I had little to say about drugs. Not that I have no opinions or insights into the matter. Drug Philosophy has just been overplayed; especially in a room of self-described “tripsters.” And I didn’t want to add to the clot of opinions. I wanted to talk about what I call the “American Baroque,” the aesthetic sensibility brought to a sizzle by the dearraindrop kids— the reason I had been so eager to write about their stuff in the first place, under titles like “The Bullet Form History of a Cluttered and Colorful American Mythos.” A new American Mythos, emerging out of the swim of symbols that kids like Joe, Billy, and Laura— among others— were working in. It was also really stuffy in the “Chapel of the Sacred Mirrors.” Packed with hundreds of people at fifteen dollars a head.

So I chimed in about visual language and excess, but sat quietly playing with Milo the cockerspaniel during questions about “entheogens” or work methods. A good way to measure it is: if the chemicals are, in truth, being used as tools and means, then we can talk about the products or revelations or ends, rather than the means themselves. I don’t know. What I learned from drugs— at least from drugs that have a Sublime, unlike cocaine— I could always translate in lucid, everyday experience, even if it was primarily epistemological or about perception. I always had something solid. Most panelists took this angle; that drugs or no, their projects remained the same.

Then we left the conference and had to take a taxi back; because the car was towed to some hell in hidden Manhattan.

I fucked around a bit the next day before climbing onboard the FungWa Chinatown Express (further foreshadowing of the rise of the sleeping dragon) and was delivered safely and happily back in Philadelphia PA by seven or eight.

New York irks me. From what I can tell, it is the single most overhyped city in the world. I get wired for a fantastic time then always leave just a little disappointed. Philadelphia should aspire to be the great anti-New York, or maybe just the great un-New York, a counterbalance to the self-seriousness, professionalism, poshness, and nearly universal money-think in that city. New York is always so busy it bores me. Hipsterism is endemic. People talk about “shoots” and shoe prices at parties. Really alienating stuff.

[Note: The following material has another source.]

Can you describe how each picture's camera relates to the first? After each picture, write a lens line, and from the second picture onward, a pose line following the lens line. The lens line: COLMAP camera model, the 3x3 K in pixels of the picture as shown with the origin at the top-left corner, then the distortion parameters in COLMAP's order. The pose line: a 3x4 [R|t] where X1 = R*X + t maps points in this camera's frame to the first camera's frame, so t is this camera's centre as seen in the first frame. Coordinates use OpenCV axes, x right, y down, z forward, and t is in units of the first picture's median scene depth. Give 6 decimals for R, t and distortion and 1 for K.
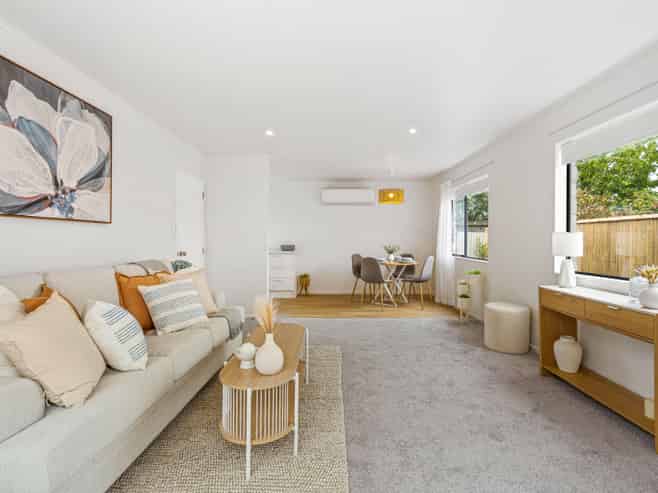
lens RADIAL K [[332.1, 0, 331.6], [0, 332.1, 241.8], [0, 0, 1]] dist [-0.006080, -0.000865]
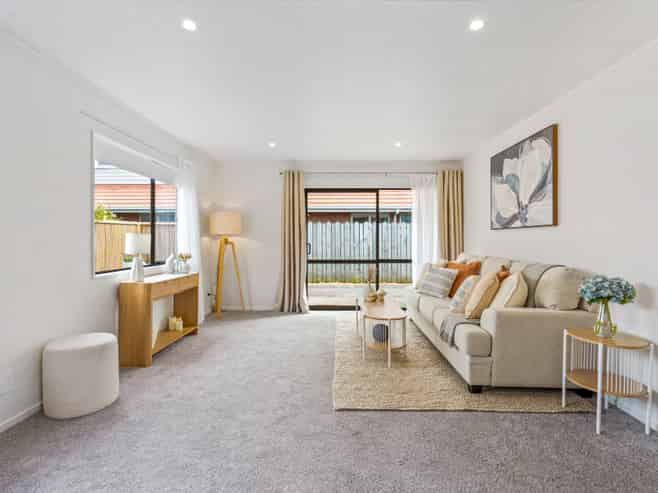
lens RADIAL K [[332.1, 0, 331.6], [0, 332.1, 241.8], [0, 0, 1]] dist [-0.006080, -0.000865]
pose [[-0.999991, -0.001708, 0.003990, 0.045152], [-0.001650, 0.999894, 0.014499, -0.021635], [-0.004014, 0.014492, -0.999887, 2.462522]]
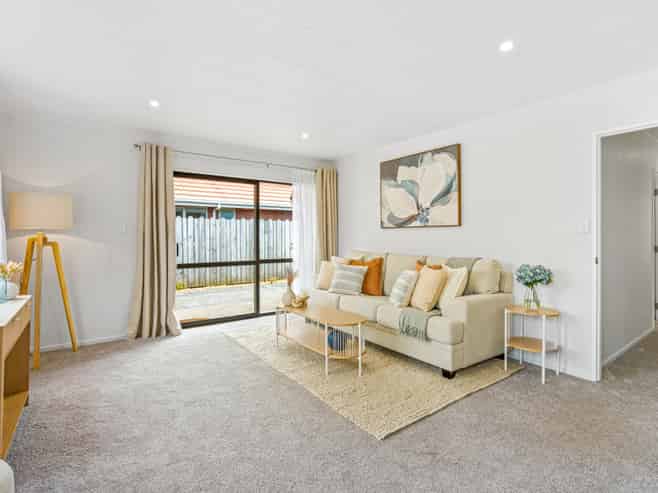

Okay, okay. Sourness aside, New York is actually a very good city, full of wonderful, beautiful people. It’s just not as good and wonderful as it’s supposed to be. I want Philadelphia to be my Dream City: playful, brilliant, welcoming, hopelessly unprofessional, cheap, uncouth, internationalist without being trop chic or full of fashionisti— Philadelphia can play the sloppy, overeducated college student to New York’s headhunting youngpro. Philadelphia will be logically organized, then, like a university rather than a consulting firm. More like a playground than a crappy hundred-dollar bar with a name like “Rouge” or “Denim”— both of which actually exist in Philadelphia. I want Philadelphia to be a city that runs on energy rather than money, speaking an entirely different language than the galleries, clothiers, and absolutely fabulous from Manhattan and Williamsburg. Philadelphia could one day be the world capital of Rad, if only things fall the right way.